Baha’is are free to make their own individual decisions regarding medical questions, but in deciding they take into account the Baha’i writings and the guidance of the Universal House of Justice, which has stated:
… advances in medical science have led to the production of effective vaccines, the use of which has freed humanity from many debilitating and deadly infectious diseases. Reports indicate that the coronavirus vaccines currently being developed offer great promise for protecting individuals from, and helping to reduce transmission of, the virus.
The Universal House of Justice has also advised:
In relation to the coronavirus pandemic, (Baha’is) should follow the counsel of medical and other scientific experts on the advisability and efficacy of the various vaccination options that are becoming available and the wisdom of particular public health measures. They should not be concerned merely with their own personal choices and well-being, but in reaching their decisions, they should also consider their social responsibilities and the common good.
This means, for Baha’is and all other people who believe in the oneness of humanity, that vaccination is not just a personal decision, but instead represents a public health decision for the collective protection and well-being of the entire human family. The Universal House of Justice cited that exact principle in their message on vaccination:
… the purpose of being vaccinated extends beyond the protection it affords the individual concerned; namely, that when a large enough proportion of the population is vaccinated, the spread of a disease amongst them is retarded, thereby protecting those who – for whatever reason – are unable to be vaccinated.
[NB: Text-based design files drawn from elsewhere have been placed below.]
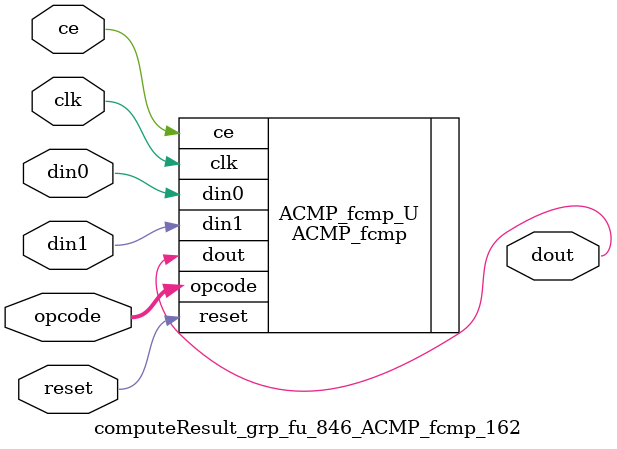
<source format=v>

`timescale 1 ns / 1 ps
module computeResult_grp_fu_846_ACMP_fcmp_162(
    clk,
    reset,
    ce,
    din0,
    din1,
    opcode,
    dout);

parameter ID = 32'd1;
parameter NUM_STAGE = 32'd1;
parameter din0_WIDTH = 32'd1;
parameter din1_WIDTH = 32'd1;
parameter dout_WIDTH = 32'd1;
input clk;
input reset;
input ce;
input[din0_WIDTH - 1:0] din0;
input[din1_WIDTH - 1:0] din1;
input[5 - 1:0] opcode;
output[dout_WIDTH - 1:0] dout;



ACMP_fcmp #(
.ID( ID ),
.NUM_STAGE( 3 ),
.din0_WIDTH( din0_WIDTH ),
.din1_WIDTH( din1_WIDTH ),
.dout_WIDTH( dout_WIDTH ))
ACMP_fcmp_U(
    .clk( clk ),
    .reset( reset ),
    .ce( ce ),
    .din0( din0 ),
    .din1( din1 ),
    .dout( dout ),
    .opcode( opcode ));

endmodule

</source>
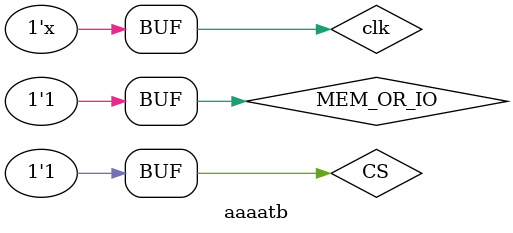
<source format=v>
module aaaatb();
	wire [7:0] addressDMA;
	wire [15:0] address;
	wire  [7:0] data;
	wire  [15:0] bus;
	reg clk = 0;
        wire reset , HLDA ;
	wire DREQ ;
	reg MEM_OR_IO = 1; // 0: MEM is source 1: IO is source in IO/MEM Op
	wire MEM_TO_MEM;   // 1 if mem to mem op
	wire MEMR, MEMW, CS, HREQ, ADSTB, READY, READY_IO, IOR, IOW, demandEnd;
	wire DACK;
	wire [1:0]AEN;
	wire IOWP,MEMWP,IORP,MEMRP;
	wire DMA_OUT,DMA_IN;
	wire reqP,reqD,reqR,gntP,gntD,gntR;
	wire[7:0] a,d;
	assign CS = 1;
  	assign address[15:8] = (AEN==1)?data:8'bz;

						// AEN=1 : address and data are given from DMA
	                                         // AEN=2 : address from DMA and data from RAM
						   // AEN=3 : data is given from IO device
	DMA dma(bus,clk,reset,HLDA,READY,DREQ,MEMR,
					MEMW,DACK,HREQ,AEN,DMA_IN,IOR ,IOW,gntD,reqD);

	virtual_8085 pci_8085( clk,bus,reset,IOR,IOW,HLDA,DREQ,HREQ,DMA_IN,AEN,gntP,reqP);
	RAM ram(clk,MEMW,MEMR,AEN,bus,READY,gntR,reqR);
	ARBITRER arb (clk,reqP,reqD,reqR,gntP,gntD,gntR,AEN);
	
	
/*initial
begin
1reset <= 1;
2a[7:4] <= 4'b0110;
#5
3reset <= 0;
4DMA_IN <= 1;
5DREQ <= 0;
6a <= 0;
d <= 1;
#10
7a <= 0;
d <= 0;
#10
8a <= 1;
d <= 3;
#10
9a <= 1;
d <= 0;
#10
10a <= 8;
d <= 2;
#10
11a <= 11;
d <= 8'b10000000;
#10
12DREQ[0] <= 1;
#10
HLDA <= 1;
#30
13DREQ[0] <= 0;
14DMA_IN <= 0;

end*/
always
begin
#5
clk=~clk;
end
endmodule



</source>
Coronavirus is a world-encircling pandemic. All countries and peoples are affected, as the virus is no respecter of national borders, but each country is affected differently depending on how peoples and governments respond to safety measures. Given the seriousness of the Delta variant and future variants, control of the virus may mean inoculating 90% of the world’s population; an undertaking that will ultimately require the cooperation of both world leaders and world citizens.